I was a bit nervous about spinning with the alpaca for the first time so consulted the expert in the shape of Anne who advised trying small samples first. I decided to take the safe route and used a little drop spindle for preliminary trials. You can see it in the picture above. So far I'm make rather lumpy, uneven yarn, but I'll persevere and it may smoothen out. Think of being able to supply your own knitting needs with alpaca yarn!
Had a most happy and serendipitous experience today. Heading home from giving my Saturday lecture to journalism students (today's subject: we are totally and utterly controlled by one form or another of pervasive media and should never make the mistake of thinking that we think for ourselves because we can't any more, or aren't allowed to) and popped in to a local antique shop to wish them a Happy New Year. There in the corner was the most adorable, cuddly, desirable little sweetheart you could ever imagine.
This is a genuine tiny gypsy stove, the kind that was fitted into a horse-drawn caravan and was used for cooking, boiling water, warmth, everything. I've wanted one of these all my life! (No, of course I didn't tell the shop owner that. I bargained and produced real cash - always a good way to bring the price down.) Then he helped me to lift it into my little jeep (it's a heavy little thing!) and I brought it delightedly home. It's sitting here in the fireplace of the sitting room and I've lit a candle on top of it right now to make it feel wanted and welcome.
Look, you can lift up the decorative top and there are two little hot plates underneath! And two tiny doors open at the front to feed in fuel or to make toast! Now all I have to do is take it down to Paudie Cronin in Ballymakeera and get him to make me a flue pipe for it (it's got a very odd oval-shaped outlet at the back, but Paudie is well able to create anything in iron - he makes the most wonderfully decorative gates). I don't know whether to call this new member of the family Sam Wild (after a Victorian travelling showman I researched once, who had a stove like this in his caravan), or Baba Yaga after the Russian witch of fairy tales who lived in a stove in the deep forest - a stove that danced on thin chicken legs. That image always delighted me as a child (still does, now I come to think of it).

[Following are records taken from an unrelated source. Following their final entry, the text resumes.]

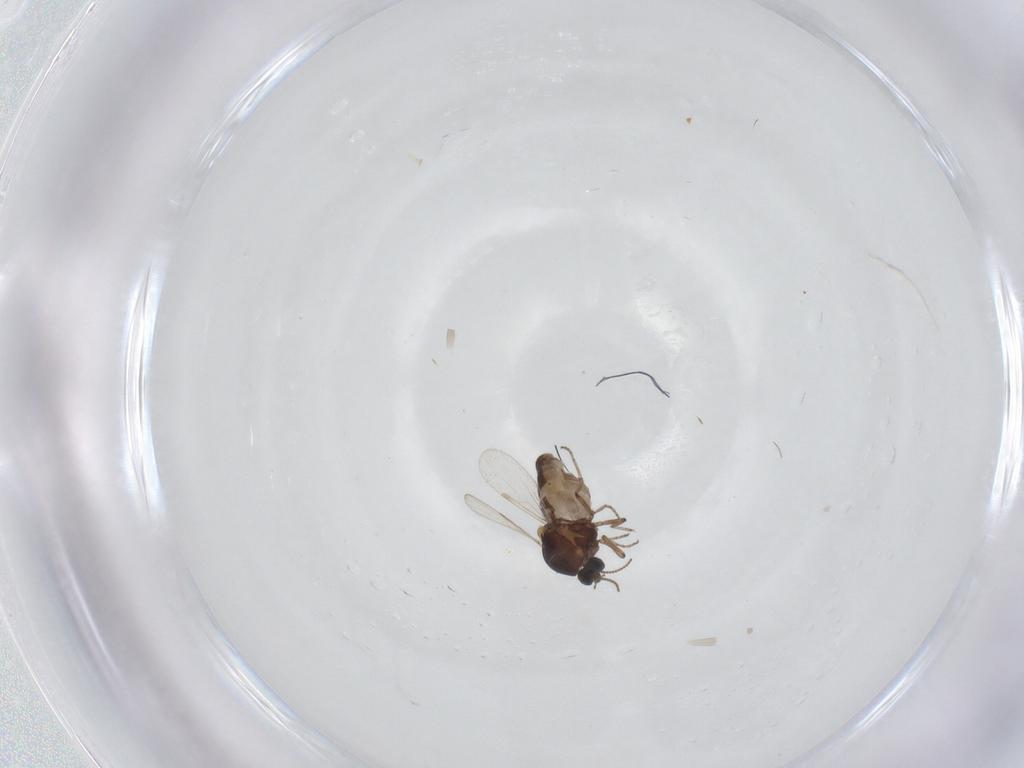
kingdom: Animalia
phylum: Arthropoda
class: Insecta
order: Diptera
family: Ceratopogonidae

I've been commenting on other people's weblogs on the following issue, but now I want to put in my own tuppenceworth about the Blue Moon and Socks That Rock vs NastyStupidBank fiasco. I know you'll all have heard about it by now, and I'm just as certain that it must be making you as incandescent with rage as it does me. What a typically stupid, narrow-minded, MALE mindset (sorry all the men I know well and love - you're excepted). Imagine being so smugly sure that you know all the really important things in life that you decide knitting and loving yarn simply aren't possible on a large scale, and that in no way could thousands of women enjoy such a hobby as making beautiful socks.

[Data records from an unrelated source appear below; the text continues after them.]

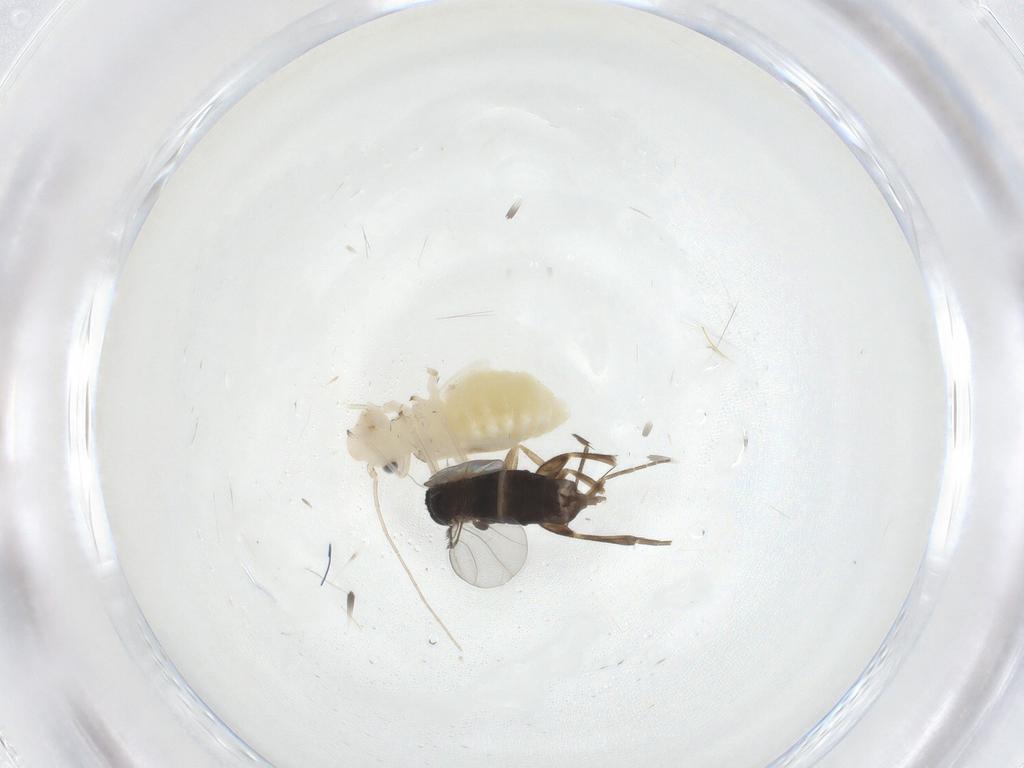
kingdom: Animalia
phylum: Arthropoda
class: Insecta
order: Diptera
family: Phoridae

(If by any chance you've been out of the world for the past couple of weeks, you can get an excellent summary of the fiasco on Yarn Harlot's weblog.)
I've done what I can so far. I've sent messages of support to Blue Moon and I've ordered a skein of their sock yarn (Nodding Violet, as I recall). But that's not enough for my temper. I want that bank to KNOW what it's done. I mean I want its directors to really REALISE the extent of their huge and excruciatingly embarrassing blooper. I want the WHOLE WORLD to laugh at them, point their fingers, and then take their accounts elsewhere. What incredible arrogance and ignorance. Oh just wait until I find out their identity. They'll be sorry they were ever born to be bankers (did I spell that right?)
Gosh, I'm all worked up again as I think of it. I think I'll go and do a teeny weeny swatch for the Michael Kors cabled sweater to calm me down.